Fundamental Attribution Error

Why do so many people make so many snap judgements?

I have been a victim of so many snap judgements, as I’m sure a lot of you have been.  There’s a reason we all do, and social psychology has narrowed it down to Fundamental Attribution Error, which is the concept that we instinctually judge others based on their actions or character, not the external factors or circumstances.  That seems to happen a lot in the world, and I think it’s one of society’s biggest problems: we live in a world that makes too many snap judgements, and we’re too quick to jump to conclusions about someone or something.

Consider this: the first impression.  It can be intimidating sometimes, feeling like you have to prove your worth to others in order to be accepted.  I find it to be a little demanding and choosy, don’t you?  Sometimes, because of Fundamental Attribution Error, we often neglect the circumstances involved when we meet someone for the first time; we fail to think outside that box of one-on-one conversation and consider what’s going on (or what has already transpired) outside that area.  If you try to engage in a conversation with someone who is in a less than pleasant mood, perhaps someone already got under his skin a few minutes prior to meeting you.  In that case, he just needs a little time to cool down.  Suppose someone cuts you off on the road.  Naturally, you’d be irritated, but we always assume it’s because he’s a jerk.  Maybe his dog was being a handful while he was trying to drive.

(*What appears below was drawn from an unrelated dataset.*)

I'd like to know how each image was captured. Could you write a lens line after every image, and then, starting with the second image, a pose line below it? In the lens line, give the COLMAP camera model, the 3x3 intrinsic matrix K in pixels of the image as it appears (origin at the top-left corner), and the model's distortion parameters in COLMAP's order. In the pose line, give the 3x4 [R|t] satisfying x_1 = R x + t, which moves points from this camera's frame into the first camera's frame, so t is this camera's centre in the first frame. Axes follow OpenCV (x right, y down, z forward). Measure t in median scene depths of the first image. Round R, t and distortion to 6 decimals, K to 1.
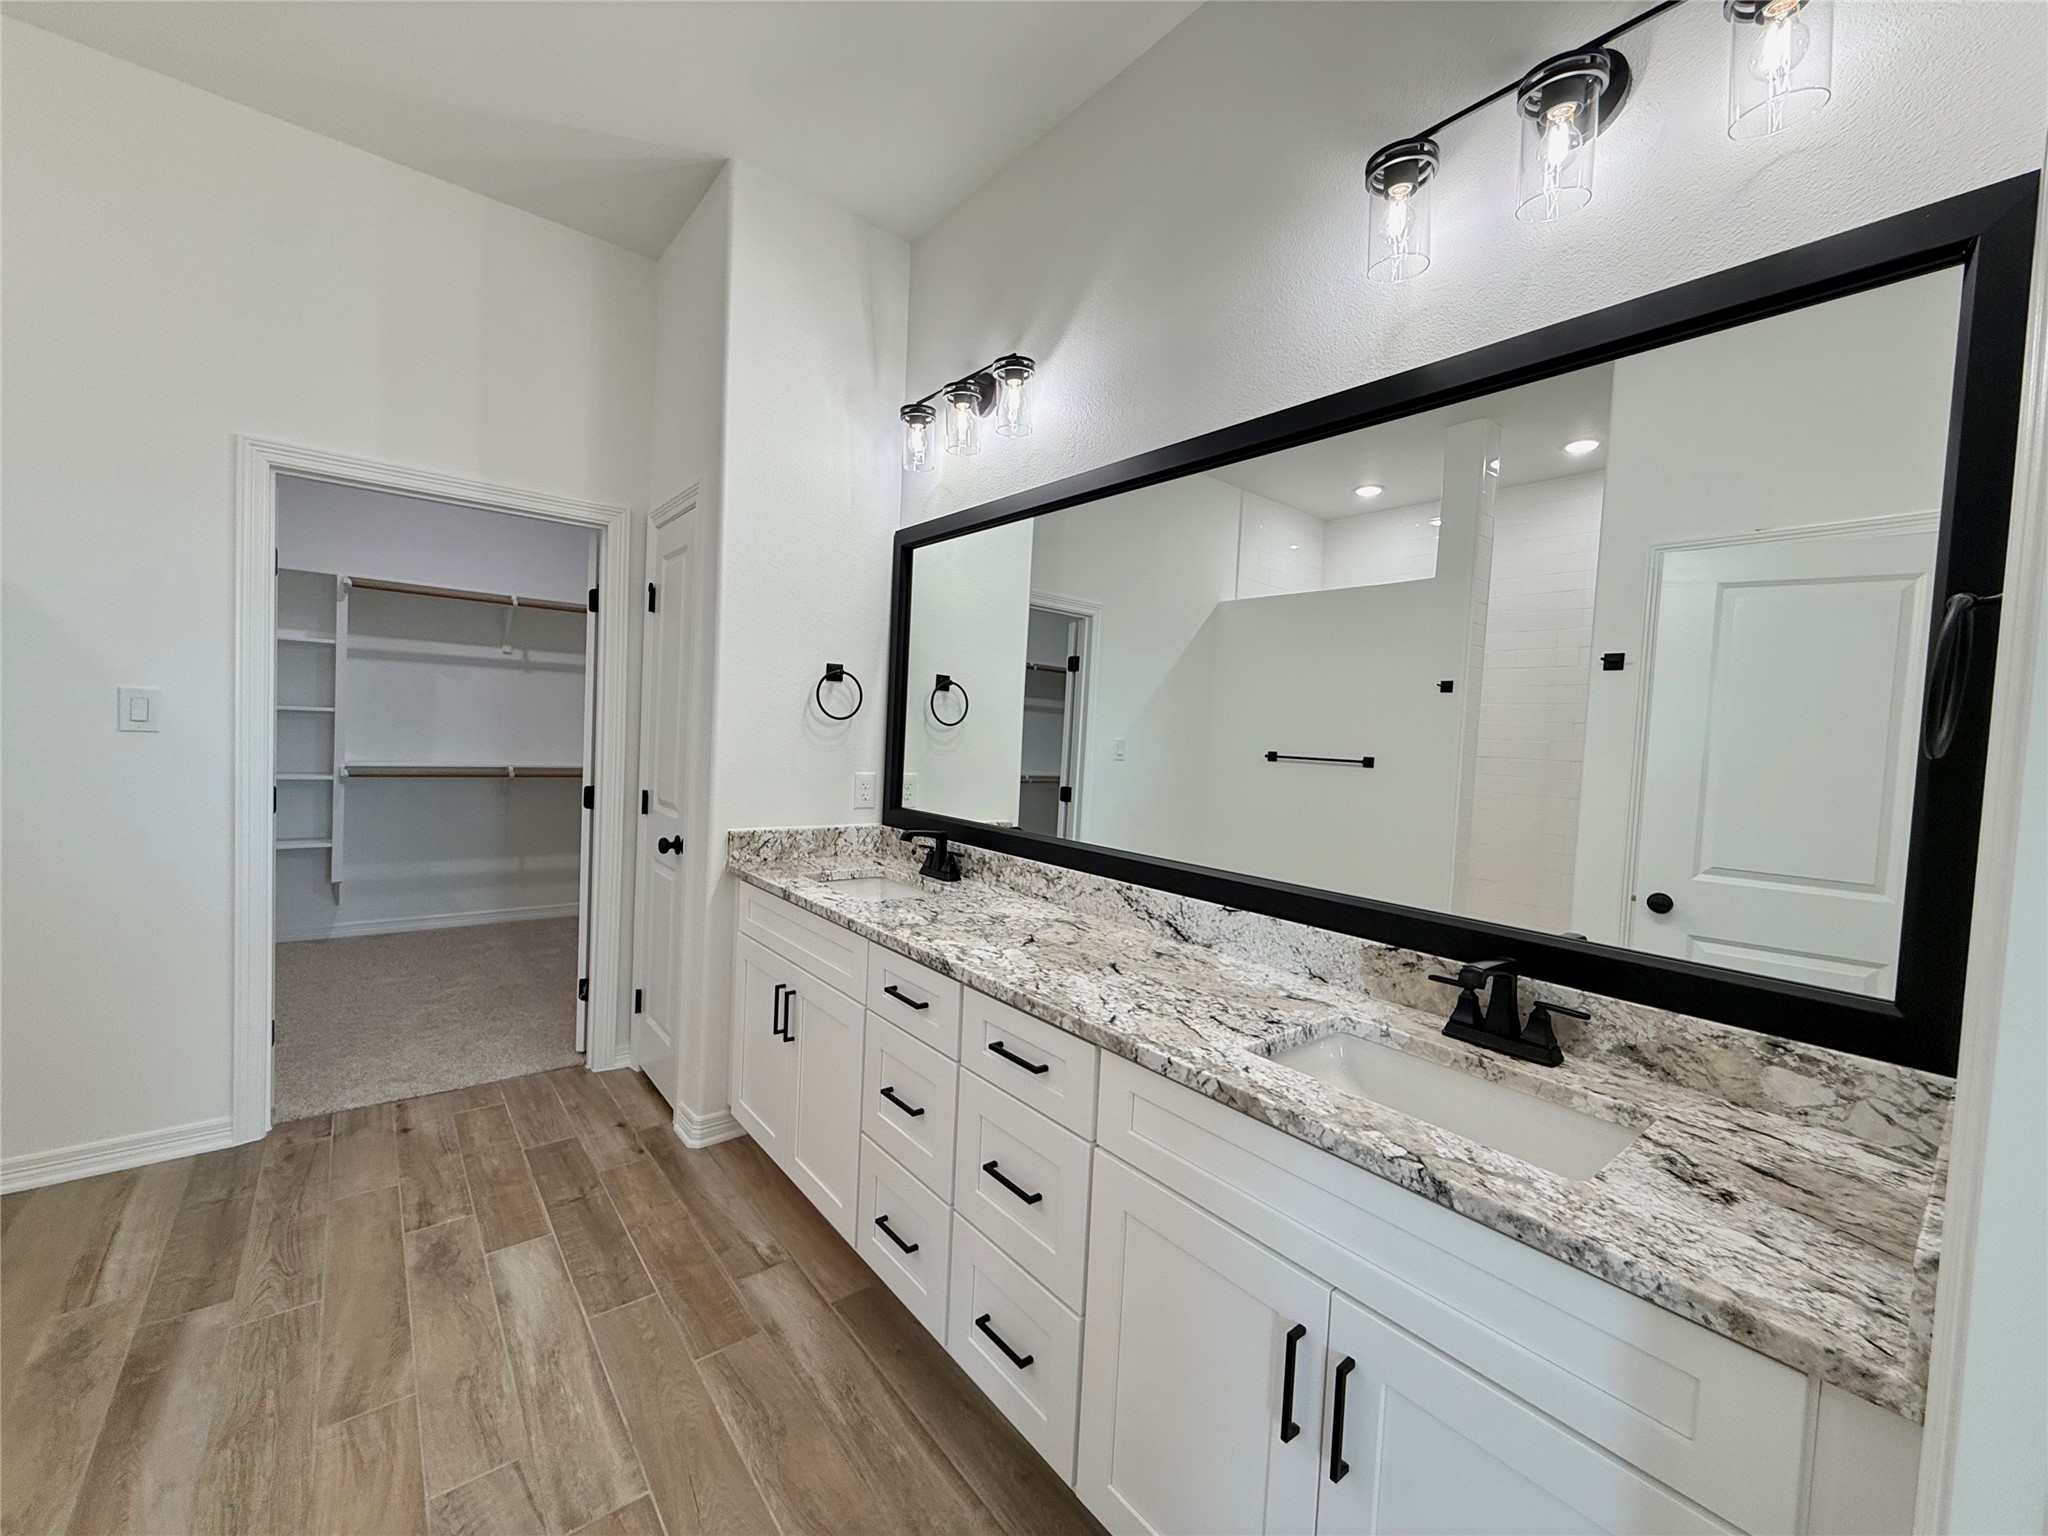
lens RADIAL K [[818.5, 0, 1024.6], [0, 818.5, 766.1], [0, 0, 1]] dist [-0.000108, 0.000148]
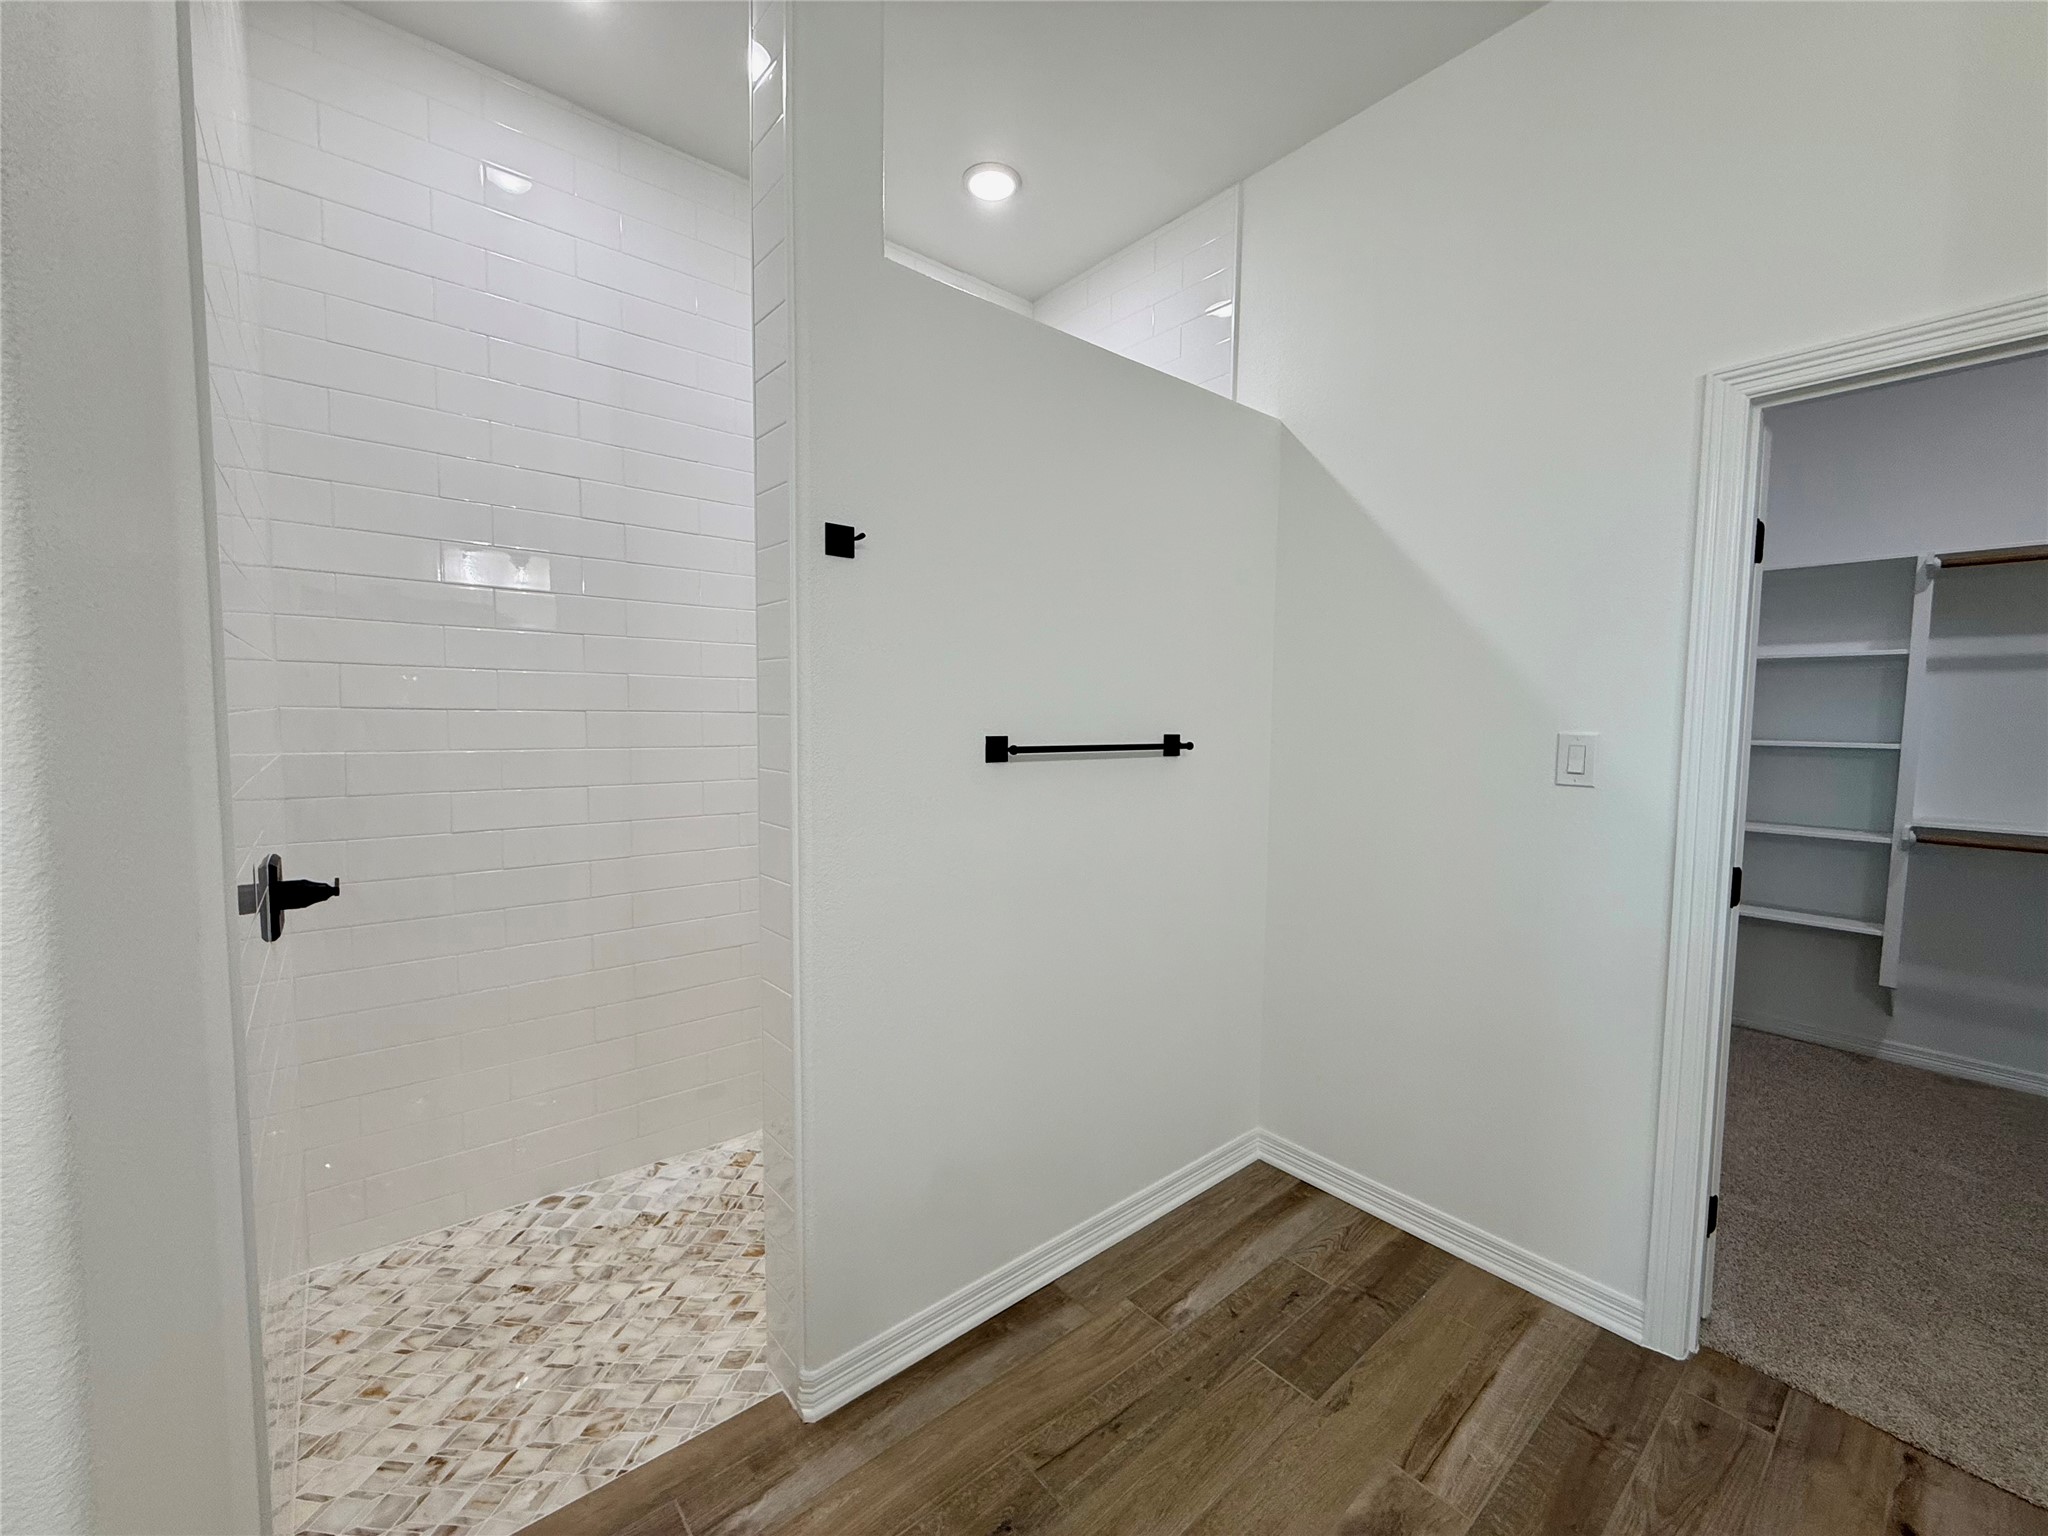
lens RADIAL K [[818.5, 0, 1022.4], [0, 818.5, 767.2], [0, 0, 1]] dist [-0.000108, 0.000148]
pose [[0.010326, 0.020889, -0.999728, -0.242310], [-0.051866, 0.998447, 0.020326, -0.045861], [0.998601, 0.051642, 0.011393, 0.402629]]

Yeah it’s hard to not get irritated when something like this happens to us, but it might be because we focus a little too much on how the present affects us instead of how it also affects those around us.  Circumstances are not always on our side, they’re not on anybody’s side most of the time, which is why we need to quit jumping to the first conclusion about someone that pops into our heads, and start getting on the same page with each other.  Don’t make that first impression the defining point of someone’s character, let their actions in more than one setting tell you who they really are.